Andrew J. Norton, 64, of Blue Bell, a leader at Main Line Health, died Sunday, Sept. 6, of complications from a rare autoimmune disease at Lankenau Medical Center.
Dr. Norton was the son of a physician and followed his father into the medical profession. He trained at Jefferson Medical College and then spent three decades as an internist and professor of medicine in Wisconsin before returning to the Philadelphia area.
He became senior vice president and chief medical officer for Main Line Health in 2012 and remained in that role until late July, when he stopped working due to health issues.
“He was down to earth, extremely bright, and often preferred the back stage,” said Jack Lynch, president and CEO of Main Line Health. “He was someone you could count on, not a yes man; he was looking out for the best interests of the community we serve.”

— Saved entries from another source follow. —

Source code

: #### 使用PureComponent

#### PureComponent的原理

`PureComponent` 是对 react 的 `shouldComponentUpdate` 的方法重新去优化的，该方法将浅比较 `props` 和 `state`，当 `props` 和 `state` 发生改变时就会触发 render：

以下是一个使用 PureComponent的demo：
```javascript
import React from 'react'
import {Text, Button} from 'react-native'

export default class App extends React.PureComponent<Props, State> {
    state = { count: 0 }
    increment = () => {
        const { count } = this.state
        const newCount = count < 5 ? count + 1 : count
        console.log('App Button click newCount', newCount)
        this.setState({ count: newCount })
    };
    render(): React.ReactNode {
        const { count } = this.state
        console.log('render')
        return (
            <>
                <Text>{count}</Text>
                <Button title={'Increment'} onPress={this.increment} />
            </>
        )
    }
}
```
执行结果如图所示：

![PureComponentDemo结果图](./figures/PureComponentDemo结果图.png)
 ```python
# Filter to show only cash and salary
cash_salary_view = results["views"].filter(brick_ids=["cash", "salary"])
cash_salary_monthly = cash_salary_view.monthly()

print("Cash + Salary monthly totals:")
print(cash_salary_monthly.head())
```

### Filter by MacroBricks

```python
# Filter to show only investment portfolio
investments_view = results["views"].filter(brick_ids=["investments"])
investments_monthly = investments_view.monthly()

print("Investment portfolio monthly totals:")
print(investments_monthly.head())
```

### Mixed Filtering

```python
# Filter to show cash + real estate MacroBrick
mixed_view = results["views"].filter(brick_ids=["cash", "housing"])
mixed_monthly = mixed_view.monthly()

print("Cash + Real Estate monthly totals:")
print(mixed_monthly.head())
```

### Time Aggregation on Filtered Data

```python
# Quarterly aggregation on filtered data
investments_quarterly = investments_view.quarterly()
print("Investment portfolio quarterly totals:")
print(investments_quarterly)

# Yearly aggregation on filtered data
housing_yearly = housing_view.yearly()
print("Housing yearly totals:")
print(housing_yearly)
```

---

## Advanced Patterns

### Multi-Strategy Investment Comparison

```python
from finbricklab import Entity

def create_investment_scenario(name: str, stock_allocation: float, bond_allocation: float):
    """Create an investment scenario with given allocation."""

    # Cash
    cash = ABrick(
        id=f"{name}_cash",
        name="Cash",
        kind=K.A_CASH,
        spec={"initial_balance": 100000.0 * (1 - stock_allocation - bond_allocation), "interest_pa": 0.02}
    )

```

From the moment he arrived at Lankenau, Dr. Norton insisted that his colleagues and patients call him “Andy.” He relished the chance to teach the hospital’s medical students and residents.
“Andy made it clear that education was one of his passions and that he wished to share his knowledge and enthusiasm for the practice of medicine with young learners,” Main Line Health said in a statement.
As the health system’s leading physician, he pushed for safer, better, equitable, and patient-centered medicine in the system’s five hospitals and one drug-and-alcohol treatment center.
“A provocative thinker, he was always challenging the status quo and took great satisfaction in doing so,” Main Line Health said.
Dr. Norton helped countless staffers and patients at the medical center. “People saw him as a mentor and as someone who was easy to listen to,” said Barbara Wadsworth, senior vice president and chief nursing officer.
His proteges wanted to adopt his suggestions because they could see the benefit of his vision, said his wife, Deyonne Epperson.
Born in Buffalo, N.Y., to James F. Norton and Mary E. Falk, Dr. Norton grew up in nearby East Aurora. He graduated from Canisius High School and earned a bachelor’s degree from St. Louis University.
After earning his medical degree, he went to the Medical College of Wisconsin in Milwaukee, where he completed a residency in internal medicine and spent 30 years as a professor of clinical medicine. He also practiced internal medicine for 27 years.
From 1997 to 2011, he was senior vice president and chief medical officer for Froedtert Hospital, affiliated with the Medical College of Wisconsin.
In addition to being a teacher, he never stopped reading and going to conferences, and delighted in discussing medical journal articles with others.
When the coronavirus struck this year, Dr. Norton led the health system’s response. “He lived with the understanding that we were all going into COVID with a lot of uncertainty," Lynch said. "He was not rattled by the lack of answers and remained focused on the medical care for the community while ensuring that our employees and medical staff were safe.”
Dr. Norton was previously married to Rosina Norton. They had four children before divorcing. She survives.
Six years ago, he met Epperson through Wadsworth, their mutual friend. They married in May 2019. “Every time he saw her, his eyes lit up,” Wadsworth said.
They enjoyed traveling, golfing, biking, and walking together, always holding hands.
“He was an absolutely wonderful man," his wife said. "He loved me, his children, my children.… He didn’t think about himself; he thought about everyone else and how to make their lives better.”
Besides his wife, he is survived by daughters Aryn and Mackenzie; sons Caleb and Samuel; stepdaughter Stephanie Rakic; three grandsons; and many nieces and nephews.
Services at 11 a.m. Saturday, Sept. 26, will be private but livestreamed through a link on westlaurelhill.com.